- A strawberry delivery driver was arrested by Border Patrol near Gov. Newsom’s Little Tokyo news conference, becoming “collateral damage.”
- Angel Minguela Palacios endured six weeks of harsh detention conditions, watching fellow detainees give up and self-deport.
- Over more than a month in detention, the 48-year-old father prayed he’d get back to his family.
The lights never dimmed and Angel Minguela Palacios couldn’t sleep. He pulled what felt like a large sheet of aluminum foil over his head, but couldn’t adjust to lying on a concrete floor and using his tennis shoes as a pillow.
He could smell unwashed bodies in the cramped room he shared with 40 detainees.
The bathrooms were open-air, providing no privacy. Detainees went days without showering.
Minguela, 48, lay in the chilly downtown Los Angeles ICE facility known as B 18 and thought about his partner of eight years and their three children. In his 10 years in the United States, he had built a secure life he had only dreamed of in Mexico, ensconced in their humble one-bedroom rented home, framed photos of the family at Christmas, his “#1 Dad” figurine. Now it was all falling apart.
In his time servicing ATMs in Ciudad Juárez [back in Mexico], he said he was kidnapped twice and at one point stabbed by people intent on stealing the cash. After his employers cut staff, he lost his job, helping drive his decision to leave.
Minguela came [LA and] soon found a job at the downtown produce market.
He met the woman he calls his
esposa, who asked not to be named for fear of retaliation, at the second job he worked in the Piñata District.

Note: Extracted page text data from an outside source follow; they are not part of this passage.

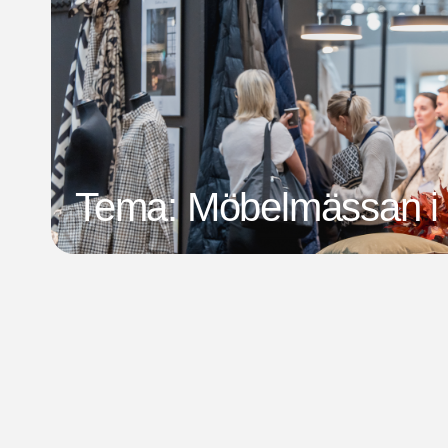
Tema: Möbelmässan i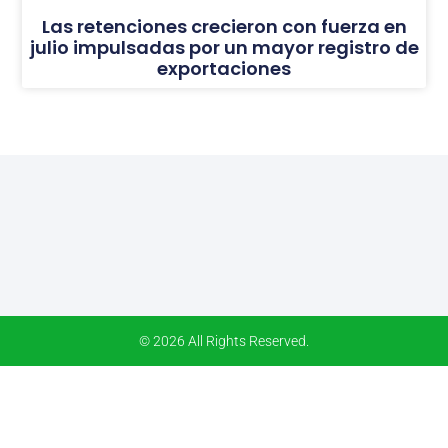
Las retenciones crecieron con fuerza en
julio impulsadas por un mayor registro de
exportaciones
© 2026 All Rights Reserved.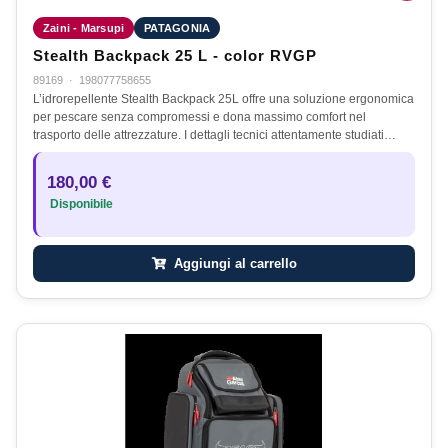
Zaini - Marsupi
PATAGONIA
Stealth Backpack 25 L - color RVGP
89169
·
198077758655
L’idrorepellente Stealth Backpack 25L offre una soluzione ergonomica
per pescare senza compromessi e dona massimo comfort nel
trasporto delle attrezzature. I dettagli tecnici attentamente studiati…
180,00 €
Disponibile
Aggiungi al carrello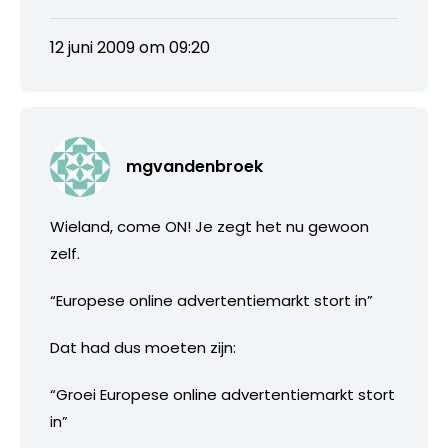
12 juni 2009 om 09:20
mgvandenbroek
Wieland, come ON! Je zegt het nu gewoon
zelf.
“Europese online advertentiemarkt stort in”
Dat had dus moeten zijn:
“Groei Europese online advertentiemarkt stort
in”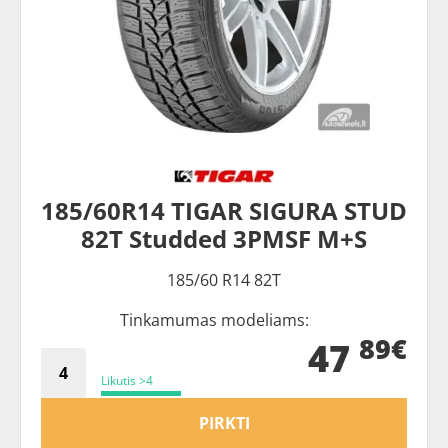
185/60R14 TIGAR SIGURA STUD
82T Studded 3PMSF M+S
185/60 R14 82T
Tinkamumas modeliams:
89€
47
Likutis >4
PIRKTI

The morning of Aug. 14, Minguela had been on his last delivery of the day, dropping off strawberries to a tearoom in Little Tokyo. He didn’t know that Gov. Gavin Newsom was holding a news conference there to inveigh against President Trump’s efforts to maintain control of the U.S. House of Representatives through redistricting in Texas. U.S. Border Patrol agents were massing nearby, creating a show of force outside the event. [I don't believe we've received an answer about how immigration enforcement happened to be scheduled to take place next to Newsom's press conference.]
As they moved in, one agent narrowed in on Minguela’s delivery van
...
[after six days in the smelly holding cell, he was transferred to Arizona]

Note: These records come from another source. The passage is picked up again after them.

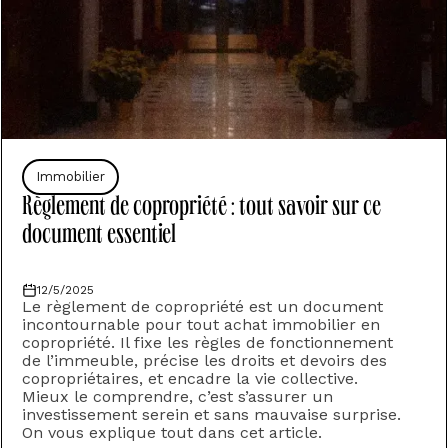
Immobilier
Règlement de copropriété : tout savoir sur ce
document essentiel
12/5/2025
‍Le règlement de copropriété est un document
incontournable pour tout achat immobilier en
copropriété. Il fixe les règles de fonctionnement
de l’immeuble, précise les droits et devoirs des
copropriétaires, et encadre la vie collective.
Mieux le comprendre, c’est s’assurer un
investissement serein et sans mauvaise surprise.
On vous explique tout dans cet article.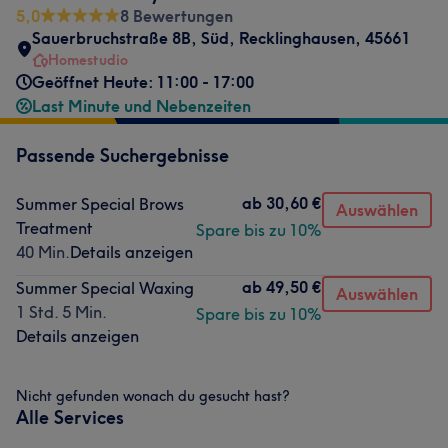
5,0
8 Bewertungen
Sauerbruchstraße 8B
,
Süd
,
Recklinghausen
,
45661
Homestudio
Geöffnet Heute: 11:00 - 17:00
Last Minute und Nebenzeiten
Passende Suchergebnisse
ab
30,60 €
Summer Special Brows
Auswählen
Treatment
Spare bis zu 10%
40 Min.
Details anzeigen
ab
49,50 €
Summer Special Waxing
Auswählen
1 Std. 5 Min.
Spare bis zu 10%
Details anzeigen
Nicht gefunden wonach du gesucht hast?
Alle Services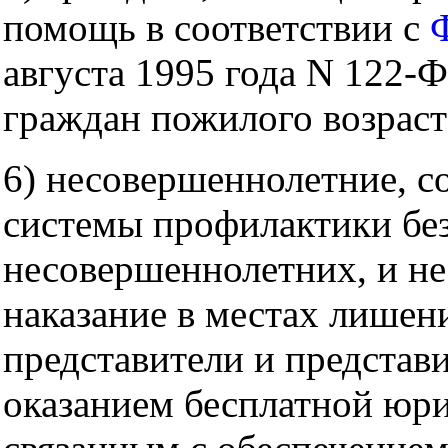
помощь в соответствии с
августа 1995 года N 122-
граждан пожилого возраст
6) несовершеннолетние, 
системы профилактики бе
несовершеннолетних, и н
наказание в местах лишен
представители и представ
оказанием бесплатной юр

For the first time since his youth, Minguela had time to read books, including Gabriel Garcia Marquez’s “No One Writes to the Colonel.” He read the Bible, taking comfort in Psalm 91, a prayer of trust and protection. He took online courses on CPR, computer skills and how to process his emotions.
But all the distractions, he said, didn’t change the fact that detainees were imprisoned.

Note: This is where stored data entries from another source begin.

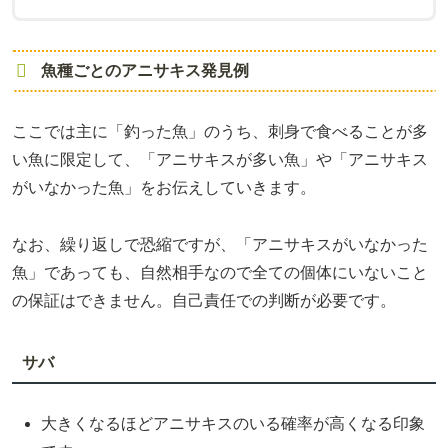
魚種ごとのアニサキス発見例
ここでは主に「釣った魚」のうち、刺身で食べることが多
い魚に限定して、「アニサキスが多い魚」や「アニサキス
がいなかった魚」をお伝えしていきます。
なお、繰り返しで恐縮ですが、「アニサキスがいなかった
魚」であっても、自然相手なので全ての個体にいないこと
の保証はできません。自己責任での判断が必要です。
サバ
大きくなるほどアニサキスのいる確率が高くなる印象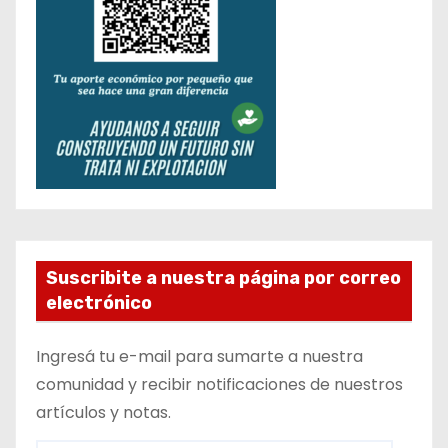
Suscribite a nuestra página por correo
electrónico
Ingresá tu e-mail para sumarte a nuestra
comunidad y recibir notificaciones de nuestros
artículos y notas.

Minguela lay in his darkened cell, reflecting on moments when he had arrived home, tired from work and traffic, and scolded his children about minor messes. About times he’d argued with his wife and given her the silent treatment. He made promises to God to be an even better husband and father. He asked that God help his lawyer on his case and to give him a fair judge.
Minguela had his bond hearing Sept 9. He was aided by the fact that he had entered the country lawfully [on a tourist visa], providing the judge the ability to either grant or deny him bond.
Alex Galvez, Minguela’s lawyer, told the judge about his client’s children. He pointed out that Minguela didn’t have a criminal record and was gainfully employed, the primary breadwinner for his family. Galvez submitted 16 letters of recommendation for his client.
When the government lawyer referred to Minguela as a flight risk, Galvez said, the judge appeared skeptical, pointing out that he’d been paying tens of thousands of dollars in taxes for the last 10 years.
A crowd of people waited to greet Minguela as soon as he stepped off a Greyhound bus at Union Station in downtown L.A. on Thursday night.
[HIs lawyer hopes to fight his removal and obtain a work permit.]